• [EXERCISE GOAL] Update the lines between the one holding "catalogue / barcode: US 3676612" and the one holding "collector number: 12668", inclusive, by writing them out again with "determined by" changed to "identified by" and nothing else altered.

:: TASK INPUTS

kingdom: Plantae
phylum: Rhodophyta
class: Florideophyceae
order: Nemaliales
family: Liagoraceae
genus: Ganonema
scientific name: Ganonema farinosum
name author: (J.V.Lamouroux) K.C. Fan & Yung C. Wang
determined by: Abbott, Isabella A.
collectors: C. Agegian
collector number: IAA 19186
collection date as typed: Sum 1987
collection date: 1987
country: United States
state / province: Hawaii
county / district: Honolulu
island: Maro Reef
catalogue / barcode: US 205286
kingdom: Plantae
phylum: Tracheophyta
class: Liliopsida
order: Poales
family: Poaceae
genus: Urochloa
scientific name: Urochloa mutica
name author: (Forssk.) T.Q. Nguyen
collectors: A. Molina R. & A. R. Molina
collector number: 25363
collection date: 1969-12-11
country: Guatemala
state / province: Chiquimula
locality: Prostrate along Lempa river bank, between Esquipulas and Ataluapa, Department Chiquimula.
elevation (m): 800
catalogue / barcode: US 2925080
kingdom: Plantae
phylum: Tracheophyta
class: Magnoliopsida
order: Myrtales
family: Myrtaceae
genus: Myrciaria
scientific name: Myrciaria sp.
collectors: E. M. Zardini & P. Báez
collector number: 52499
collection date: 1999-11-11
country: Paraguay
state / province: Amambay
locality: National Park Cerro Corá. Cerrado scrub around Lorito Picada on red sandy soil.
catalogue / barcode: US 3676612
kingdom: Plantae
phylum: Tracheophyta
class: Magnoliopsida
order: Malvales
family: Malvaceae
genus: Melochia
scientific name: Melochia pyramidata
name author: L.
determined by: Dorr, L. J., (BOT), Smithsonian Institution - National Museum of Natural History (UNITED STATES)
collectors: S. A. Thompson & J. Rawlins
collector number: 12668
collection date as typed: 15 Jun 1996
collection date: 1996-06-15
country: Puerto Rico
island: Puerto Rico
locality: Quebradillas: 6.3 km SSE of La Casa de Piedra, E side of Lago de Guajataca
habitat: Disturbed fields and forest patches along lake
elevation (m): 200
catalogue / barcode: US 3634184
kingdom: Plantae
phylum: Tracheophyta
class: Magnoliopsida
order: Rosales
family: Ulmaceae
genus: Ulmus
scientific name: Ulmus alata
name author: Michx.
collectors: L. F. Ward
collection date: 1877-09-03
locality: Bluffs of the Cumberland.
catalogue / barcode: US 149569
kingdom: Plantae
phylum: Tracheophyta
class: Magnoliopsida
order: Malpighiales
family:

::::

• [ANSWER TO THIS TASK]
catalogue / barcode: US 3676612
kingdom: Plantae
phylum: Tracheophyta
class: Magnoliopsida
order: Malvales
family: Malvaceae
genus: Melochia
scientific name: Melochia pyramidata
name author: L.
identified by: Dorr, L. J., (BOT), Smithsonian Institution - National Museum of Natural History (UNITED STATES)
collectors: S. A. Thompson & J. Rawlins
collector number: 12668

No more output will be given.